BEGIN Passage provided
The ISO 27000 family of standards acts as an information security management framework for institutions around the world. ISO 27001 is a cybersecurity standard that consists of best practices and controls organizations can use to implement an information security management system (ISMS) and the CIA (confidentiality, integrity and availability) triad to protect their data.

In this blog, we'll be taking a look at:

  1. What ISO 27001 is
  2. How it came to be
  3. What the structure of ISO 27001 is
  4. If it is mandatory for compliance reasons
  5. What an ISMS is and the benefits of having one
  6. How ISO helps you comply with the GDPR
  7. ISO 27001 certification process
  8. Latest updates for ISO 27001 and 27002
  9. Complying with ISO 27001 using a SIEM solution

What is ISO 27001?

ISO 27001 is a cybersecurity standard and framework which helps organizations put an ISMS in place. It is a risk-based approach, and helps organizations gauge their security posture.

How did ISO 27001 come to be?

The legacy version of ISO 27001, BS 7799, originally written by the United Kingdom's Department of Trade and Industry (DTI), was published by the British Standards Institution (BSI) in 1995. One part of BS 7799 that dealt with information security management best practices was revised in 1998. In 2000, this was adopted by ISO as the ISO/EC 17799 and was termed Information Technology: Code of Practice for Information Security Management. The second part of BS 7799 with the title Information Security Management System released in 1999 that was later adopted as part of risk management and assessment in the ISO 27000 series, called ISO 27001.

The latest version of ISO 27001 was published in 2013 with minor updates implemented in 2017.

How is ISO 27001 structured?

It is divided into two major parts.

  • Part One - 12 Segments: The first part consists of a list of 12 segments, which are listed below:
    1. Introduction
    2. Scope
    3. Normative details
    4. Terms and definitions
    5. Context of the organization
    6. Leadership
    7. Planning
    8. Support
    9. Operation
    10. Performance evaluation
    11. Improvement
    12. Reference control objectives and controls
  • Part Two - Annexure A: The second part of ISO 27001 is Annexure A, which consists of 114 controls divided into 18 sections, and which follows the 12th control. Since the annexure is linked to ISO 27002, the first four controls are missing from the list. So the list starts from section five.
END Passage provided
# Prompt A
According to the passage on ISO 27001, why does the list in Annexure A begin at section five? Answer in one to three sentences.
The passage on ISO 27001 and the records that follow come from separate sources.
BEGIN Supplied material
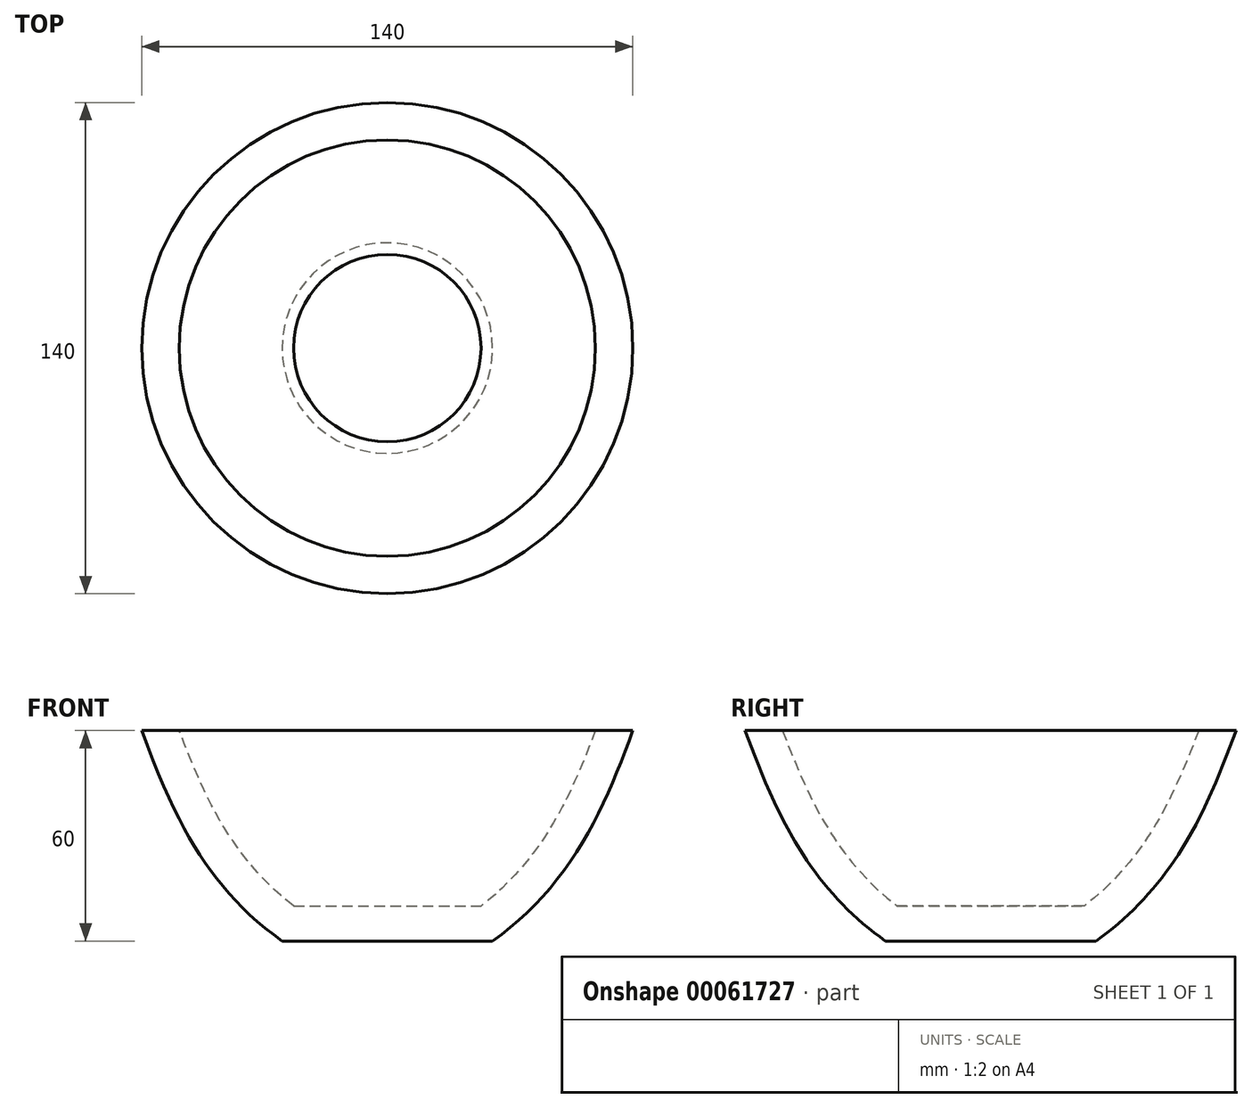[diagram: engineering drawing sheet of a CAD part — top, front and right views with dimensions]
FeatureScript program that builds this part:
annotation { "Feature Type Name" : "Feature", "Feature Type Description" : "" }
export const myFeature = defineFeature(function(context is Context, id is Id, definition is map)
    precondition{}
    {
        {
            var Q0;
            Q0=qCreatedBy(makeId("Front.planeOp"),FACE);
            var sketch = newSketch(context, id + "F0", { "sketchPlane" : qUnion([Q0])});
            skLineSegment(sketch, "E0", {"start": v(0, 0) * mm, "end": v(30, 0) * mm});
            skLineSegment(sketch, "E1", {"start": v(0, 60) * mm, "end": v(70, 60) * mm});
            skLineSegment(sketch, "E2", {"start": v(0, 0) * mm, "end": v(0, 60) * mm});
            skFitSpline(sketch, "E3", {"points": [v(30, 0) * mm, v(51, 21) * mm, v(70, 60) * mm], "startDerivative": vector(58, 41.12) * mm, "endDerivative": vector(38.4, 104.38) * mm});
            skSolve(sketch);
        }
        {
            var Q0;
            Q0=makeQuery(id+"F0.imprint","IMPRINT",FACE,{"disambiguationData":[TD([[makeQuery(id+"F0.imprint","IMPRINT",EDGE,{"derivedFrom":sQuery(id+"F0.wireOp",EDGE,"E0")}),1.0]])]});
            var Q1;
            Q1=sQuery(id+"F0.wireOp",EDGE,"E2");
            revolve(context, id + "F1", {"entities" : qUnion([Q0]), "axis" : qUnion([Q1]), "revolveType" : RevolveType.FULL});
        }
        {
            var Q0;
            Q0=makeQuery(id+"F1.opRevolve","SWEPT_FACE",FACE,{"disambiguationData":[OSD([sQuery(id+"F0.wireOp",EDGE,"E1")])]});
            shell(context, id + "F2", {"entities" : qUnion([Q0]), "thickness" : 10 * mm});
        }
    });
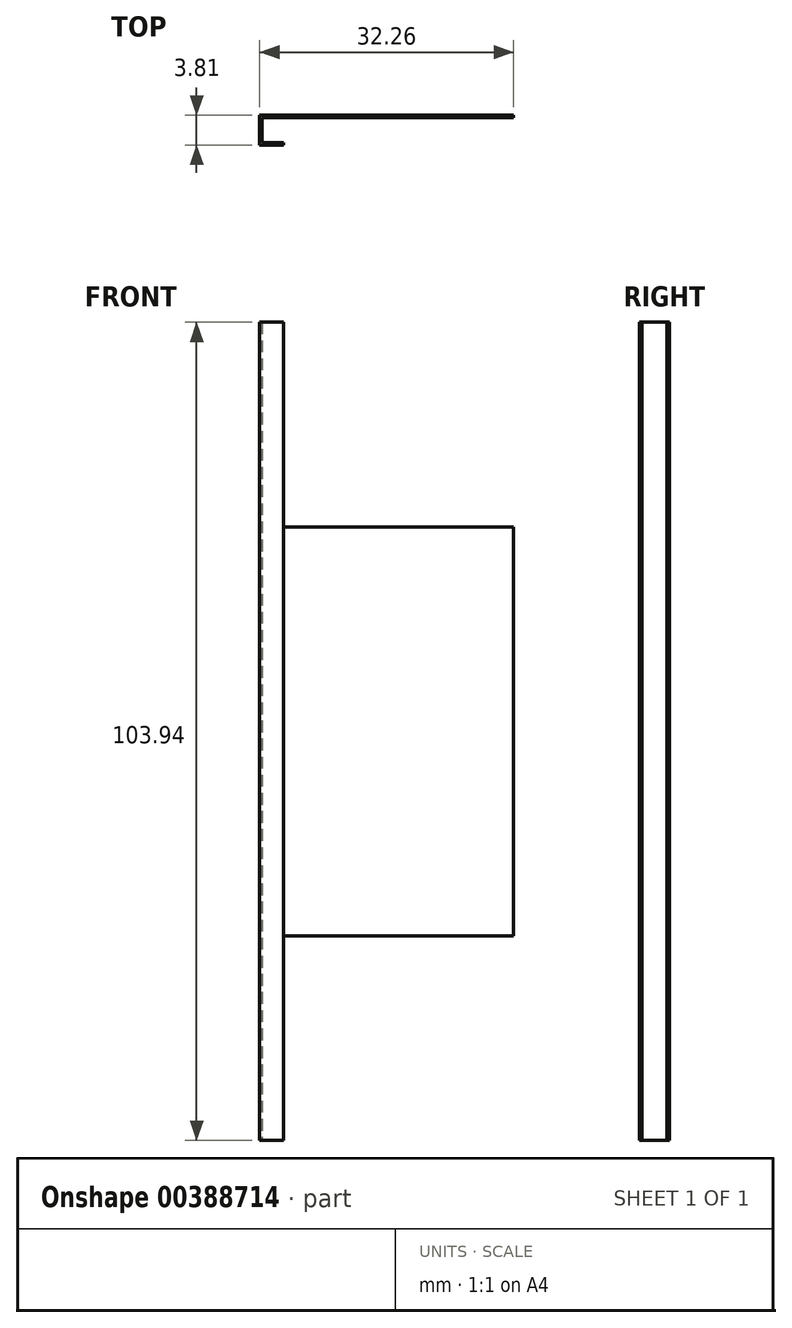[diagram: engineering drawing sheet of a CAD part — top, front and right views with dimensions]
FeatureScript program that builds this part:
END Supplied material
# Prompt B
Rewrite every line of the records of CAD parts as a numbered list, omitting blank lines. Leave the pictures out of your answer.

# Exercise answer A
Annexure A is linked to ISO 27002, so its first four controls are missing from the list. The list therefore starts from section five.

# Exercise answer B
1. [diagram: engineering drawing sheet of a CAD part — top, front and right views with dimensions]
2. FeatureScript program that builds this part:
3. annotation { "Feature Type Name" : "Feature", "Feature Type Description" : "" }
4. export const myFeature = defineFeature(function(context is Context, id is Id, definition is map)
5.     precondition{}
6.     {
7.         {
8.             var Q0;
9.             Q0=qCreatedBy(makeId("Front.planeOp"),FACE);
10.             var sketch = newSketch(context, id + "F0", { "sketchPlane" : qUnion([Q0])});
11.             skLineSegment(sketch, "E0", {"start": v(0, 0) * mm, "end": v(30, 0) * mm});
12.             skLineSegment(sketch, "E1", {"start": v(0, 60) * mm, "end": v(70, 60) * mm});
13.             skLineSegment(sketch, "E2", {"start": v(0, 0) * mm, "end": v(0, 60) * mm});
14.             skFitSpline(sketch, "E3", {"points": [v(30, 0) * mm, v(51, 21) * mm, v(70, 60) * mm], "startDerivative": vector(58, 41.12) * mm, "endDerivative": vector(38.4, 104.38) * mm});
15.             skSolve(sketch);
16.         }
17.         {
18.             var Q0;
19.             Q0=makeQuery(id+"F0.imprint","IMPRINT",FACE,{"disambiguationData":[TD([[makeQuery(id+"F0.imprint","IMPRINT",EDGE,{"derivedFrom":sQuery(id+"F0.wireOp",EDGE,"E0")}),1.0]])]});
20.             var Q1;
21.             Q1=sQuery(id+"F0.wireOp",EDGE,"E2");
22.             revolve(context, id + "F1", {"entities" : qUnion([Q0]), "axis" : qUnion([Q1]), "revolveType" : RevolveType.FULL});
23.         }
24.         {
25.             var Q0;
26.             Q0=makeQuery(id+"F1.opRevolve","SWEPT_FACE",FACE,{"disambiguationData":[OSD([sQuery(id+"F0.wireOp",EDGE,"E1")])]});
27.             shell(context, id + "F2", {"entities" : qUnion([Q0]), "thickness" : 10 * mm});
28.         }
29.     });
30. [diagram: engineering drawing sheet of a CAD part — top, front and right views with dimensions]
31. FeatureScript program that builds this part:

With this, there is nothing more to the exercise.